1. A method for utilising steelworks dust with a view to recovering industrially reusable compounds, said method having an attrition and dilution step, a step of solid/liquid separation and washing of the solid, an acid lixiviation step, an acid purification step comprising a cementation reaction or a cementation and decalcification reaction, said method being characterised in that it comprises an oxidation/neutralisation step, said step comprising a reaction of oxidation of the iron into iron oxyhydroxides and/or iron oxides and a reaction of neutralisation of the reaction medium.

2. A method according to claim 1, characterised in that the oxidation reaction is carried out by means of an oxidant taken from the group comprising hydrogen peroxide, oxygen and air.

3. A method according to either of the preceding claims, characterised in that the neutralisation reaction is carried out by means of a solution of soda, potash, sodium bicarbonate, potassium bicarbonate, ammonia or similar, in order to maintain the pH of the reaction medium substantially between 2.5 and 5.

4. A method according to one of the preceding claims, characterised in that the oxidation and neutralisation step is carried out substantially between 10° C. and 100° C.

5. A method according to one of the preceding claims, characterised in that the acid lixiviation step is carried out by means of a sulphuric acid solution titrating substantially between 8% and 25% acid and at a temperature substantially between 50° C. and 100° C.

6. A method according to one of the preceding claims, characterised in that the acid purification is carried out at a pH substantially between 2 and 4 and at a temperature substantially between 20° C. and 100° C.

7. A method according to one of the preceding claims, characterised in that a hydraulic classification step is carried out after the attrition and dilution step and before the step of liquid/solid separation and washing of the solid.

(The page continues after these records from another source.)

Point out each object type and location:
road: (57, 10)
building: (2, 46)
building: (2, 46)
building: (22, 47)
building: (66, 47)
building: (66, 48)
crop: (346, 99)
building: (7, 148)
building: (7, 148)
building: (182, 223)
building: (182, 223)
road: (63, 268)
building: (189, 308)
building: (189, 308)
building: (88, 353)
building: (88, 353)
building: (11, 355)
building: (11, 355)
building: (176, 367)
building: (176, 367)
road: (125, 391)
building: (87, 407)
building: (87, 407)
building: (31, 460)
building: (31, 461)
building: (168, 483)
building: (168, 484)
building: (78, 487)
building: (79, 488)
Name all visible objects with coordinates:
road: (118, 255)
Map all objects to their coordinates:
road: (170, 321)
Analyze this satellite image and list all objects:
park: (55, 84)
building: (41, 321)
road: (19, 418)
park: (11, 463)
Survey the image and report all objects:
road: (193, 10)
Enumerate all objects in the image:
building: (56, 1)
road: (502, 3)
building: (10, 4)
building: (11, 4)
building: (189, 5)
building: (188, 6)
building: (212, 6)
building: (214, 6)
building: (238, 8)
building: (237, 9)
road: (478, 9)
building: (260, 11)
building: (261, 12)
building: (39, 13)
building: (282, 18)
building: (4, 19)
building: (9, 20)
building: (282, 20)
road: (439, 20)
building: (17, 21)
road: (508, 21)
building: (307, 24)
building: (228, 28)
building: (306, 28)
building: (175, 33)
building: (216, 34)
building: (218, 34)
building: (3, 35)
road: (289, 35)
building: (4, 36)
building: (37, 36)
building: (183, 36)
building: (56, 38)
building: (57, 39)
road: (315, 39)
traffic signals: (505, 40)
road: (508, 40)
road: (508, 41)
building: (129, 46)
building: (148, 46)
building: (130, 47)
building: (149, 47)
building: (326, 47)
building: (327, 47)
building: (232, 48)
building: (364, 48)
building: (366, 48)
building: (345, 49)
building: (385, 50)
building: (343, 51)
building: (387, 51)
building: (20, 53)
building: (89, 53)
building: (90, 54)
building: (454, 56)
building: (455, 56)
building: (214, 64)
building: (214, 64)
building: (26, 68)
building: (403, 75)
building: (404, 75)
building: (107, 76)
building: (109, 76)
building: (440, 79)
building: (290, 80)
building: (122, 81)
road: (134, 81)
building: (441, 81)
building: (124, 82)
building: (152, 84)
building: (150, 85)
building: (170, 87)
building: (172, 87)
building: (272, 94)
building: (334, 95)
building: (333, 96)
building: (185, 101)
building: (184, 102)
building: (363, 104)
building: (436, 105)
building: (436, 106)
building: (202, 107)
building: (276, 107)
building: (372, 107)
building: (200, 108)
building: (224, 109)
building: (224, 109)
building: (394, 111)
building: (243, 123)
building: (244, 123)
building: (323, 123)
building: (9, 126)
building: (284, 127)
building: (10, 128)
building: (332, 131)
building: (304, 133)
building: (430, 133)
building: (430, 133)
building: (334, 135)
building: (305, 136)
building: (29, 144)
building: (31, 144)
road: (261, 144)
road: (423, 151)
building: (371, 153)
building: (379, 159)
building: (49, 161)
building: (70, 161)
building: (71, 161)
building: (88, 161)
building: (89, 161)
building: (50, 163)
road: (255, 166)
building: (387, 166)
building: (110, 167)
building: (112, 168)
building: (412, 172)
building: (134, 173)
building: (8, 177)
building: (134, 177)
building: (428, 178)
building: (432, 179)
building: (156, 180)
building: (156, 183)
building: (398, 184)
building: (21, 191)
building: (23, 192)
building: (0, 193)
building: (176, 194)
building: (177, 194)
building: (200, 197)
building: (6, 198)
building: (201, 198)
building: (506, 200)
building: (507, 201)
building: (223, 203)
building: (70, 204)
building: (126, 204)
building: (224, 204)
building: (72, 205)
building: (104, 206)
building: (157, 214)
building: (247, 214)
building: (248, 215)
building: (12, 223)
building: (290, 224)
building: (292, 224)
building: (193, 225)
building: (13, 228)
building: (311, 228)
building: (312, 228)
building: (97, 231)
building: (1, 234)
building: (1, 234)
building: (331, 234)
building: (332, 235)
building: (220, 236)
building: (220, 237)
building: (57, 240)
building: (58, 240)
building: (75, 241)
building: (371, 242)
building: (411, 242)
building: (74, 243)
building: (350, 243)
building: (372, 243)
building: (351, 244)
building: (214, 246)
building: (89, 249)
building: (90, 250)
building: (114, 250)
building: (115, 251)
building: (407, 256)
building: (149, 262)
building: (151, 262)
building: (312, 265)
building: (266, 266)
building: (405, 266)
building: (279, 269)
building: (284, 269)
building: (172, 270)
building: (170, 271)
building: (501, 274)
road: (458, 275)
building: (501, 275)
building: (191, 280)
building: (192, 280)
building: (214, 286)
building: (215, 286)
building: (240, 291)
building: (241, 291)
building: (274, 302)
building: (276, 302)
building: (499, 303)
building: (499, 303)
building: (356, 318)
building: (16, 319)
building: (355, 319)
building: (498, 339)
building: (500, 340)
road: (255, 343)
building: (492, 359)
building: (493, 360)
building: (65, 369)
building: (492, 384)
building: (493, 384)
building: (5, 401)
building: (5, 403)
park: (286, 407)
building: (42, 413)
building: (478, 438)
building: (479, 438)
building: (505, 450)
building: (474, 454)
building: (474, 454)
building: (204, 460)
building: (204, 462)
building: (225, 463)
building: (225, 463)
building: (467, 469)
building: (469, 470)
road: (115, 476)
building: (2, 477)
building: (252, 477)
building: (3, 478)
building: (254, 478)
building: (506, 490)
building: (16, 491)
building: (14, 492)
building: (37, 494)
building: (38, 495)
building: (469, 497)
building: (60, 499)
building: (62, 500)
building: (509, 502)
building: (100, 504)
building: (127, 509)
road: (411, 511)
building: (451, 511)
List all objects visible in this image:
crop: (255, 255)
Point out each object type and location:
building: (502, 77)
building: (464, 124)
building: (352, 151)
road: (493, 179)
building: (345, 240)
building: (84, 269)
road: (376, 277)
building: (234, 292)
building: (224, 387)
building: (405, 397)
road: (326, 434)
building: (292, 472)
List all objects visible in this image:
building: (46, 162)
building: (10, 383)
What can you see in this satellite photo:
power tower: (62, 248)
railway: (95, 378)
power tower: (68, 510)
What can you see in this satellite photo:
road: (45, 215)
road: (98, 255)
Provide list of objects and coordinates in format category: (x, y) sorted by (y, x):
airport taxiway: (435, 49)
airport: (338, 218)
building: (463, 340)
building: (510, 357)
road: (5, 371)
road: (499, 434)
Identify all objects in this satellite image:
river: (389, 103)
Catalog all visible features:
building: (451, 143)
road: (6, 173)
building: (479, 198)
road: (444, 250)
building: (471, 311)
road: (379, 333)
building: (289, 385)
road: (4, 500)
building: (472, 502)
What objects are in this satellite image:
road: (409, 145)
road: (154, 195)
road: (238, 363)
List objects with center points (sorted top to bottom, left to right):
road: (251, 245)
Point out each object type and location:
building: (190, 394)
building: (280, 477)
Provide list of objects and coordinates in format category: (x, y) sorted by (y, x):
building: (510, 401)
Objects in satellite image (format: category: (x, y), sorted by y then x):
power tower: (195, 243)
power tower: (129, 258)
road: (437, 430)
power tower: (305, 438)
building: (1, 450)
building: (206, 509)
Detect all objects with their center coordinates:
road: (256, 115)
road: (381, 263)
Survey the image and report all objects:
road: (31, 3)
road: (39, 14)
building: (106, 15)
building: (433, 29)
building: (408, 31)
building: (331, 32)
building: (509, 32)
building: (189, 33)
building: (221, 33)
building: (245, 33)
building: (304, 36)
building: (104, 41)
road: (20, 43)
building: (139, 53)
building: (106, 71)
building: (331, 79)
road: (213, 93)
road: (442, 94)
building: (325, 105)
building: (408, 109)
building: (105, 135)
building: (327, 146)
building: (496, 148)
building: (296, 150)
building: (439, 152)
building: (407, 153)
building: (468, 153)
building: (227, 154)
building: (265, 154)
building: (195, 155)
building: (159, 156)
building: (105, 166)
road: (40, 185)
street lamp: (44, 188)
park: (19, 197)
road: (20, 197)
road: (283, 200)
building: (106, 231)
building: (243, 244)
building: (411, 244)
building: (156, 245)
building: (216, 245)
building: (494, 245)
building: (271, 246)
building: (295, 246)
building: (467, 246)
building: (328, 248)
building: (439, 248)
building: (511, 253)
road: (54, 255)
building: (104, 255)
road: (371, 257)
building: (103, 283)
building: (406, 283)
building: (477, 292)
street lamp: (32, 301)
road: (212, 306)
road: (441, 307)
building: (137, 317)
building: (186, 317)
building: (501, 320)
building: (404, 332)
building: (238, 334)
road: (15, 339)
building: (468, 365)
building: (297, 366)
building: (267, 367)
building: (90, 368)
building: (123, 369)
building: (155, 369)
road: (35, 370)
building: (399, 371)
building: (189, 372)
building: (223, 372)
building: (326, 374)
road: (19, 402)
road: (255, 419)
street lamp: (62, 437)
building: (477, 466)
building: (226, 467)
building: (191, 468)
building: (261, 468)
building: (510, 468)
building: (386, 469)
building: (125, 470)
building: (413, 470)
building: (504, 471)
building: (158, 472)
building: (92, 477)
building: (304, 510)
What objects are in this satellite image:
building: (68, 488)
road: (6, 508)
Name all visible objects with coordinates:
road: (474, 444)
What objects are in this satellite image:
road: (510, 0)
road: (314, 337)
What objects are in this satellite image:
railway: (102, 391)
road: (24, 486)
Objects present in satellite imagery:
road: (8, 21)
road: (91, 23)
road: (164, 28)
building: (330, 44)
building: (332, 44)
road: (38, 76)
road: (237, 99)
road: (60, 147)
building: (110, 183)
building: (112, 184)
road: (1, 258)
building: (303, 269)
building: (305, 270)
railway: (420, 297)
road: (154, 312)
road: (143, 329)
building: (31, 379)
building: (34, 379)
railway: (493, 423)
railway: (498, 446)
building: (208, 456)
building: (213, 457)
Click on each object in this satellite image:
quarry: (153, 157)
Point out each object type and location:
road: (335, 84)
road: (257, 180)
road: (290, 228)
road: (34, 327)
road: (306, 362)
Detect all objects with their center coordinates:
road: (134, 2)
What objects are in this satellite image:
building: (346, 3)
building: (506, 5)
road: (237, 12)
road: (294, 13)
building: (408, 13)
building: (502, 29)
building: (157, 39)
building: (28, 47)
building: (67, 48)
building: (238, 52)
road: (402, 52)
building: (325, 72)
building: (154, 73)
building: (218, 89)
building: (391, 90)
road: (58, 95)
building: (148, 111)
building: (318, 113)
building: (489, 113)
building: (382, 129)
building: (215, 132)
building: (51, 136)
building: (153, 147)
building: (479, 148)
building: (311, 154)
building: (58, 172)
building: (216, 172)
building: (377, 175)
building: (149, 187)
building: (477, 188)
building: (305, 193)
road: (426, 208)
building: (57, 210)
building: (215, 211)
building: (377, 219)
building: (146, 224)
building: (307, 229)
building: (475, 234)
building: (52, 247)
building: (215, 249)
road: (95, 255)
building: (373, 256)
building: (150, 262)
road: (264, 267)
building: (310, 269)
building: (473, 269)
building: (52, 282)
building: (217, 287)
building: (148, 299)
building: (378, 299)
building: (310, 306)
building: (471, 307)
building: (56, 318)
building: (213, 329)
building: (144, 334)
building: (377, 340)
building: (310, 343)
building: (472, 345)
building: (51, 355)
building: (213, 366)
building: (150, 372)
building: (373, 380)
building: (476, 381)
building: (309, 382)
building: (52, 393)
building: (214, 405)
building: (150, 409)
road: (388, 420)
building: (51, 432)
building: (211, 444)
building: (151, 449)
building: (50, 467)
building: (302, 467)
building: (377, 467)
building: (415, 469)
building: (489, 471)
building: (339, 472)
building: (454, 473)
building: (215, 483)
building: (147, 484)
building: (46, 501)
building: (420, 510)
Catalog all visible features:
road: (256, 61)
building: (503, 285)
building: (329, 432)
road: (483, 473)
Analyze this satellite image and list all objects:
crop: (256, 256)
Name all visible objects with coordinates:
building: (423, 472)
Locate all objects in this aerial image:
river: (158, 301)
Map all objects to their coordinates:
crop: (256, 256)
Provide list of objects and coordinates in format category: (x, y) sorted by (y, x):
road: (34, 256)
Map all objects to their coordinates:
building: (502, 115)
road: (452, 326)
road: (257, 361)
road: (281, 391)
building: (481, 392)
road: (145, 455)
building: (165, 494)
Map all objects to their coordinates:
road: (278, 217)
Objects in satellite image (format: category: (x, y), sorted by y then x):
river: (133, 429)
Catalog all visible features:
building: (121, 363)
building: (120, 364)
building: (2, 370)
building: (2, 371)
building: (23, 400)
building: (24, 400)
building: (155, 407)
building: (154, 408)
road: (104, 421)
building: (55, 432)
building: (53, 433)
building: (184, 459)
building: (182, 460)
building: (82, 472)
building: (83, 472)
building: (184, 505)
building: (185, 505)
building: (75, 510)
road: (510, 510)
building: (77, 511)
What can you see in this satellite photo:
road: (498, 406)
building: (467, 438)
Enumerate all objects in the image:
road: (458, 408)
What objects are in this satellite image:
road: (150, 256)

8. A method according to one of the preceding claims, characterised in that it comprises a basic lixiviation step following the step of solid/liquid separation and washing of the solid.

9. A method according to one of the preceding claims, is characterised in that metallic zinc, zinc oxides and/or zinc ferrite are recovered from the liquid phase resulting from the oxidation/neutralisation step.

10. A method according to one of the preceding claims, characterised in that it comprises a step of drying and/or heat treatment of the solid phase resulting from the oxidation/neutralisation step enabling iron oxides and/or iron oxyhydroxides to be obtained.

11. A method according to one of the preceding claims, characterised in that it comprises a step of electrolysis of the liquid phase resulting from the oxidation/neutralisation step, enabling metallic zinc to be obtained.

12. A method according to claim 8, characterised in that the solid phase resulting from the basic lixiviation step undergoes the acid lixiviation step.

13. A method according to claim 8, characterised in that the liquid phase resulting from the basic lixiviation step undergoes a basic purification step.

14. A method according to claim 13, characterised in that the basic purification step comprises a cementation reaction or a cementation and desilylation reaction.

15. A method according to claim 13 or 14, characterised in that an electrolysis step follows the basic purification step, enabling metallic zinc and/or zinc oxides to be isolated.